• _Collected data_

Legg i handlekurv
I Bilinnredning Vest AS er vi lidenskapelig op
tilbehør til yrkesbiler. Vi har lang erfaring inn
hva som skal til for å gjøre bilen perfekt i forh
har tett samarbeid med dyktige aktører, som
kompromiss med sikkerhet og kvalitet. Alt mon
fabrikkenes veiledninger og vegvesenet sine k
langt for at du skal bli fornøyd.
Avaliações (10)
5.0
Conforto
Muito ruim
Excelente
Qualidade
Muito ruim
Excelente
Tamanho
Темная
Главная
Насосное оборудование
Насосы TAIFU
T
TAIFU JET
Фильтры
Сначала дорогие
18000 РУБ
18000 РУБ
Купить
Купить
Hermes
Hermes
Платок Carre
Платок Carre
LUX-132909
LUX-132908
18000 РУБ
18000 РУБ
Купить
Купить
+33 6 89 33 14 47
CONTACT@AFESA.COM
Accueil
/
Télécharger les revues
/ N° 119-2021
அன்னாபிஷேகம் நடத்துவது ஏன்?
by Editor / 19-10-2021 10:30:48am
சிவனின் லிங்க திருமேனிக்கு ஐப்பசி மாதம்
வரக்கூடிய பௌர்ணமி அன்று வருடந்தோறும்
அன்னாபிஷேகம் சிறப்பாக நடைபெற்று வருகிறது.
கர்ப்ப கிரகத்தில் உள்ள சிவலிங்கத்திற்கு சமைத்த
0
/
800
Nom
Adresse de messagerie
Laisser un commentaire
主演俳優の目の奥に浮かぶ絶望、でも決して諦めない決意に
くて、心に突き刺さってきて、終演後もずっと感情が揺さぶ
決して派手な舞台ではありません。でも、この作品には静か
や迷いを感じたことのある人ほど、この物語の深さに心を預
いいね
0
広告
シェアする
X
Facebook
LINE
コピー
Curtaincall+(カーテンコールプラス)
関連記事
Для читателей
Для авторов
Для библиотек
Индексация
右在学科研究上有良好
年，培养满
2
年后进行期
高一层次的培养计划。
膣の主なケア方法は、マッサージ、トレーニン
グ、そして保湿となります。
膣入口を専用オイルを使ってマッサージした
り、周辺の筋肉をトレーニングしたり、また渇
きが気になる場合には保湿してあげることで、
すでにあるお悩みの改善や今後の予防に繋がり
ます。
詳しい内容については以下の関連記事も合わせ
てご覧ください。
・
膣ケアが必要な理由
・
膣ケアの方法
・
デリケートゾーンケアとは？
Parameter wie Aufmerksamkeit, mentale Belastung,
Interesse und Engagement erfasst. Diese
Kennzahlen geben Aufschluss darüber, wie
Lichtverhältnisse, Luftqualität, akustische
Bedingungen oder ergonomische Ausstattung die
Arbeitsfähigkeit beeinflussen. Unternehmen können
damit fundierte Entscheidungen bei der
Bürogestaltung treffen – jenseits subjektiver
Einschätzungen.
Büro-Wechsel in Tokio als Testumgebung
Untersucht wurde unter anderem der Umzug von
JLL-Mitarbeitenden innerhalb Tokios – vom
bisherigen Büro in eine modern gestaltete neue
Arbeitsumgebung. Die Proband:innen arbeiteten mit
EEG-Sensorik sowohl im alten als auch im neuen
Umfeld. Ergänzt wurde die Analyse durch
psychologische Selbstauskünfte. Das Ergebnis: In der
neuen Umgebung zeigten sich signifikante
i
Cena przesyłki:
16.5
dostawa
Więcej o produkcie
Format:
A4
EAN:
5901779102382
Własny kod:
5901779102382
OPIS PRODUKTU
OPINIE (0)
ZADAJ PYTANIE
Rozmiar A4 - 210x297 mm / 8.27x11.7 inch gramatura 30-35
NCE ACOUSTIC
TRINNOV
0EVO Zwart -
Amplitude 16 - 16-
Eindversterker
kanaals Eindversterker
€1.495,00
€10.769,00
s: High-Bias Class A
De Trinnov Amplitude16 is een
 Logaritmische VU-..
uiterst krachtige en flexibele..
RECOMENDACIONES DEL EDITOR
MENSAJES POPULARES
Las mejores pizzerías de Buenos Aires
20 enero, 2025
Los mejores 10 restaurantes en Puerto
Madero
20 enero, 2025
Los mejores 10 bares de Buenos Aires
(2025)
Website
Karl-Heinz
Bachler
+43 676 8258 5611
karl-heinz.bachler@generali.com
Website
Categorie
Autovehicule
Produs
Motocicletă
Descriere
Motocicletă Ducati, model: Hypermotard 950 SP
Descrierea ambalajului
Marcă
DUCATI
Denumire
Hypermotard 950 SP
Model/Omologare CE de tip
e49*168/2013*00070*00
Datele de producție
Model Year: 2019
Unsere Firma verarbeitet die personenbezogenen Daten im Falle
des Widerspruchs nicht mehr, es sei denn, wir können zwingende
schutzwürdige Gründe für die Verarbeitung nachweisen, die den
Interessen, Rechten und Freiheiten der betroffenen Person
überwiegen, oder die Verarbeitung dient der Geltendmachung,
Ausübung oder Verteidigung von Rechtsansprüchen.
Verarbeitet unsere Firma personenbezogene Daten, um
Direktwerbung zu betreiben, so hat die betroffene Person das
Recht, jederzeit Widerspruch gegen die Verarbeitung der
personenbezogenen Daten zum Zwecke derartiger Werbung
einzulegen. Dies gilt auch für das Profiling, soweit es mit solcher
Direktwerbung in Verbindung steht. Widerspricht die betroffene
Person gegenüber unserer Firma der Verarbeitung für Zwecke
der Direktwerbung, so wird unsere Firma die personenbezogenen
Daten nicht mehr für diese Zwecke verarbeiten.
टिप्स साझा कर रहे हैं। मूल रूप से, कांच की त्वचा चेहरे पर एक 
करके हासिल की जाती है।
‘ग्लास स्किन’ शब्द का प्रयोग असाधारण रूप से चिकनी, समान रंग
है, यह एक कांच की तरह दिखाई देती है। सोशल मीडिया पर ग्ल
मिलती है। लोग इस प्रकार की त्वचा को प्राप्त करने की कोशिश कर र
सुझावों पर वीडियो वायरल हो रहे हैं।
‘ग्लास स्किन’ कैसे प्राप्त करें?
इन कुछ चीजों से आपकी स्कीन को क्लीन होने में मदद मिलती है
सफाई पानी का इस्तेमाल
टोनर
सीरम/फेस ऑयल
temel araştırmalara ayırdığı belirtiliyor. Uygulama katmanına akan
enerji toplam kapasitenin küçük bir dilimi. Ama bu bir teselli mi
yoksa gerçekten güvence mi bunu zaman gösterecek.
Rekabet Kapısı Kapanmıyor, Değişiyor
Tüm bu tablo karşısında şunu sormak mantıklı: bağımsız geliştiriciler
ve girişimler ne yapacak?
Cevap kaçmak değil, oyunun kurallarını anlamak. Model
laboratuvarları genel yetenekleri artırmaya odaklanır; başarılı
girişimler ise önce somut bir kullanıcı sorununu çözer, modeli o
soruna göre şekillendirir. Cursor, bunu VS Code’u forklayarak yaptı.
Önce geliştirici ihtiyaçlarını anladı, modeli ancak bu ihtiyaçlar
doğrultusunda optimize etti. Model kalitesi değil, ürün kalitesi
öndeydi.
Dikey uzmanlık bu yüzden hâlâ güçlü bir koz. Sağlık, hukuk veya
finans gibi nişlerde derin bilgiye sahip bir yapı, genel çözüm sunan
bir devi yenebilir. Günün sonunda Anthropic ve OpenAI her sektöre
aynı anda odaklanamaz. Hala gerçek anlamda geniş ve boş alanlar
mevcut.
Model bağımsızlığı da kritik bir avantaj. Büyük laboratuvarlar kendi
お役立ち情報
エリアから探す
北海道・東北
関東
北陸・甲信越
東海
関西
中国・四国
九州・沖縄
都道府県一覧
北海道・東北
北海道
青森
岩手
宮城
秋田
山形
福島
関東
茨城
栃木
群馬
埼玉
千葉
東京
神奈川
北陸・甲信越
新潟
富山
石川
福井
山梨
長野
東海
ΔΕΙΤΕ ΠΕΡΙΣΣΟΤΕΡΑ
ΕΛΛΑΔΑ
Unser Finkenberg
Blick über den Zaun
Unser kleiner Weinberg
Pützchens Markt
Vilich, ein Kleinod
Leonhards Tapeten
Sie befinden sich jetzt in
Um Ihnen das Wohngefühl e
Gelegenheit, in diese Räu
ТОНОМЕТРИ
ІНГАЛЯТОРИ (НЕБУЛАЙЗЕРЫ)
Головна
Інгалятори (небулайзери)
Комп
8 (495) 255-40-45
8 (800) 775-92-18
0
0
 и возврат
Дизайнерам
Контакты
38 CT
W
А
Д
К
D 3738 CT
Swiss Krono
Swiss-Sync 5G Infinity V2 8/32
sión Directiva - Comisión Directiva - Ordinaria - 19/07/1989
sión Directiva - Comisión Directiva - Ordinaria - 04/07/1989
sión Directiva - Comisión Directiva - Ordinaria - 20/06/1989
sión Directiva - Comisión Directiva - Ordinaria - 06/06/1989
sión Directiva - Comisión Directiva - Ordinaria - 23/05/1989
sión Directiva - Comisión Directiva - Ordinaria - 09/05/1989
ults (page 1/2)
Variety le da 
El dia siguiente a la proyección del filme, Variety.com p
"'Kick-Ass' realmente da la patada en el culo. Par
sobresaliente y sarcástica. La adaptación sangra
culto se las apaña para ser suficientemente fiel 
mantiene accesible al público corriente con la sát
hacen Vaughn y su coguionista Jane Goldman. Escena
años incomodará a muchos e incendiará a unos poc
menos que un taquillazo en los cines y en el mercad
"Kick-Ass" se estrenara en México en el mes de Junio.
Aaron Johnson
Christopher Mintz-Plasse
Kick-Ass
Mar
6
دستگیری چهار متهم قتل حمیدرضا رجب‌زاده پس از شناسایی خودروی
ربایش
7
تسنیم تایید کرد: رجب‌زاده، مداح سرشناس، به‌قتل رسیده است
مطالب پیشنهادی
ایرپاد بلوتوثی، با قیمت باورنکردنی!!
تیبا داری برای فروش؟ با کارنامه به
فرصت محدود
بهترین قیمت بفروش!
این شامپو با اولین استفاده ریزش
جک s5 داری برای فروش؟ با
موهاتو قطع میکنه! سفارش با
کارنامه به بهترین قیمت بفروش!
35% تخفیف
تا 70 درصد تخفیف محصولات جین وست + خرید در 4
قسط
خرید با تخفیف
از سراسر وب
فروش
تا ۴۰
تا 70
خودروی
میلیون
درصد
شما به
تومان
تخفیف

• _PROBLEM_
Transcribe everything from the start of the lines down to the line that contains "CONTACT@AFESA.COM", including that line.

• _RESPONSE TO THE EXERCISE_
Legg i handlekurv
I Bilinnredning Vest AS er vi lidenskapelig op
tilbehør til yrkesbiler. Vi har lang erfaring inn
hva som skal til for å gjøre bilen perfekt i forh
har tett samarbeid med dyktige aktører, som
kompromiss med sikkerhet og kvalitet. Alt mon
fabrikkenes veiledninger og vegvesenet sine k
langt for at du skal bli fornøyd.
Avaliações (10)
5.0
Conforto
Muito ruim
Excelente
Qualidade
Muito ruim
Excelente
Tamanho
Темная
Главная
Насосное оборудование
Насосы TAIFU
T
TAIFU JET
Фильтры
Сначала дорогие
18000 РУБ
18000 РУБ
Купить
Купить
Hermes
Hermes
Платок Carre
Платок Carre
LUX-132909
LUX-132908
18000 РУБ
18000 РУБ
Купить
Купить
+33 6 89 33 14 47
CONTACT@AFESA.COM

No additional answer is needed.